Data records:
━━━━━━

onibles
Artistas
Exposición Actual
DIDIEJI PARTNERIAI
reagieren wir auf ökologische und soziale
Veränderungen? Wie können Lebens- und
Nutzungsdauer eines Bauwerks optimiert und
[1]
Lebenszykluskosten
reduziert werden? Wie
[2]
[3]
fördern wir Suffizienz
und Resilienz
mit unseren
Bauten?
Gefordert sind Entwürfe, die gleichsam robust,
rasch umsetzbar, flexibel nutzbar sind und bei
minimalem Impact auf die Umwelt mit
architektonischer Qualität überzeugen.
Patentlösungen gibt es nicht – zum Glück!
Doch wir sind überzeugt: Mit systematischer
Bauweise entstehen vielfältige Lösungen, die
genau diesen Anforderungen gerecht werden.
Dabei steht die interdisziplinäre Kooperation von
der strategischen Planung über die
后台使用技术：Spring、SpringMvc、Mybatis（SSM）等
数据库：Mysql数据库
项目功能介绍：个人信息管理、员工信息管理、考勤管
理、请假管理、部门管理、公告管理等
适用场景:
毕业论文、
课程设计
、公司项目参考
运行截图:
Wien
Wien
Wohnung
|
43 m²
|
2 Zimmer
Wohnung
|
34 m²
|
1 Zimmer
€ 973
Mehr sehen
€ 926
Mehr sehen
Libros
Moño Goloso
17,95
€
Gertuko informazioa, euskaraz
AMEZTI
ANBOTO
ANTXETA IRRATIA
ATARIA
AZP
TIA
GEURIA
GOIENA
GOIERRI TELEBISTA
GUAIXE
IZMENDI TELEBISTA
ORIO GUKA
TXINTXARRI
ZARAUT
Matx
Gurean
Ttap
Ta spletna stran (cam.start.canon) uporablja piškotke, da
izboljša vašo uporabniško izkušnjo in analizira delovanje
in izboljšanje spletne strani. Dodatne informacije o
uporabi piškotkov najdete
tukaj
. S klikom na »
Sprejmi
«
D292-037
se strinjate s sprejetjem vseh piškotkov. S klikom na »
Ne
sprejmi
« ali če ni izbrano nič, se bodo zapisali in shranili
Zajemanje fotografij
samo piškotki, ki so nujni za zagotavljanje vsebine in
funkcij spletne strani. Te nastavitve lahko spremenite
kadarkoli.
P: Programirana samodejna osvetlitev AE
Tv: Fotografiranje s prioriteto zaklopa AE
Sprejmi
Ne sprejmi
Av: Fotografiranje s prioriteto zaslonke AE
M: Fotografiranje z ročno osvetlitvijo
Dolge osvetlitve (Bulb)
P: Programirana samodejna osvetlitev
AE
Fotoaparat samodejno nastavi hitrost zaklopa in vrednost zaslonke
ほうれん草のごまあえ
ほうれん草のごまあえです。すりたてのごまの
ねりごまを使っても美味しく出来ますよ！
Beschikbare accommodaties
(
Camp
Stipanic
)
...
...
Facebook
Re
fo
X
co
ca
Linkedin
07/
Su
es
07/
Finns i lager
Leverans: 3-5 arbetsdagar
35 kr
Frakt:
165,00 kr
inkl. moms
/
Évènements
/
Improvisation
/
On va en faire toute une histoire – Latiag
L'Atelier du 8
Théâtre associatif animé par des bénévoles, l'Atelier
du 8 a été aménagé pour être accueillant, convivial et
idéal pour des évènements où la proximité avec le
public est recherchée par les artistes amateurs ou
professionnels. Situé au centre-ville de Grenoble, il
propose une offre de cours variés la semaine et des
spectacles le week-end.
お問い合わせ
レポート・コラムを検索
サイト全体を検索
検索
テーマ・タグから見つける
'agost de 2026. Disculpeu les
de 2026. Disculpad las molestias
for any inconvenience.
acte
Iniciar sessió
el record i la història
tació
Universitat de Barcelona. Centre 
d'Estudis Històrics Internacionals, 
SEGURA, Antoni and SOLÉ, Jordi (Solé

━━━━━━

■ TASK PROMPT
For every entry in the records above, write an exact copy.

■ RESULT
onibles
Artistas
Exposición Actual
DIDIEJI PARTNERIAI
reagieren wir auf ökologische und soziale
Veränderungen? Wie können Lebens- und
Nutzungsdauer eines Bauwerks optimiert und
[1]
Lebenszykluskosten
reduziert werden? Wie
[2]
[3]
fördern wir Suffizienz
und Resilienz
mit unseren
Bauten?
Gefordert sind Entwürfe, die gleichsam robust,
rasch umsetzbar, flexibel nutzbar sind und bei
minimalem Impact auf die Umwelt mit
architektonischer Qualität überzeugen.
Patentlösungen gibt es nicht – zum Glück!
Doch wir sind überzeugt: Mit systematischer
Bauweise entstehen vielfältige Lösungen, die
genau diesen Anforderungen gerecht werden.
Dabei steht die interdisziplinäre Kooperation von
der strategischen Planung über die
后台使用技术：Spring、SpringMvc、Mybatis（SSM）等
数据库：Mysql数据库
项目功能介绍：个人信息管理、员工信息管理、考勤管
理、请假管理、部门管理、公告管理等
适用场景:
毕业论文、
课程设计
、公司项目参考
运行截图:
Wien
Wien
Wohnung
|
43 m²
|
2 Zimmer
Wohnung
|
34 m²
|
1 Zimmer
€ 973
Mehr sehen
€ 926
Mehr sehen
Libros
Moño Goloso
17,95
€
Gertuko informazioa, euskaraz
AMEZTI
ANBOTO
ANTXETA IRRATIA
ATARIA
AZP
TIA
GEURIA
GOIENA
GOIERRI TELEBISTA
GUAIXE
IZMENDI TELEBISTA
ORIO GUKA
TXINTXARRI
ZARAUT
Matx
Gurean
Ttap
Ta spletna stran (cam.start.canon) uporablja piškotke, da
izboljša vašo uporabniško izkušnjo in analizira delovanje
in izboljšanje spletne strani. Dodatne informacije o
uporabi piškotkov najdete
tukaj
. S klikom na »
Sprejmi
«
D292-037
se strinjate s sprejetjem vseh piškotkov. S klikom na »
Ne
sprejmi
« ali če ni izbrano nič, se bodo zapisali in shranili
Zajemanje fotografij
samo piškotki, ki so nujni za zagotavljanje vsebine in
funkcij spletne strani. Te nastavitve lahko spremenite
kadarkoli.
P: Programirana samodejna osvetlitev AE
Tv: Fotografiranje s prioriteto zaklopa AE
Sprejmi
Ne sprejmi
Av: Fotografiranje s prioriteto zaslonke AE
M: Fotografiranje z ročno osvetlitvijo
Dolge osvetlitve (Bulb)
P: Programirana samodejna osvetlitev
AE
Fotoaparat samodejno nastavi hitrost zaklopa in vrednost zaslonke
ほうれん草のごまあえ
ほうれん草のごまあえです。すりたてのごまの
ねりごまを使っても美味しく出来ますよ！
Beschikbare accommodaties
(
Camp
Stipanic
)
...
...
Facebook
Re
fo
X
co
ca
Linkedin
07/
Su
es
07/
Finns i lager
Leverans: 3-5 arbetsdagar
35 kr
Frakt:
165,00 kr
inkl. moms
/
Évènements
/
Improvisation
/
On va en faire toute une histoire – Latiag
L'Atelier du 8
Théâtre associatif animé par des bénévoles, l'Atelier
du 8 a été aménagé pour être accueillant, convivial et
idéal pour des évènements où la proximité avec le
public est recherchée par les artistes amateurs ou
professionnels. Situé au centre-ville de Grenoble, il
propose une offre de cours variés la semaine et des
spectacles le week-end.
お問い合わせ
レポート・コラムを検索
サイト全体を検索
検索
テーマ・タグから見つける
'agost de 2026. Disculpeu les
de 2026. Disculpad las molestias
for any inconvenience.
acte
Iniciar sessió
el record i la història
tació
Universitat de Barcelona. Centre 
d'Estudis Històrics Internacionals, 
SEGURA, Antoni and SOLÉ, Jordi (Solé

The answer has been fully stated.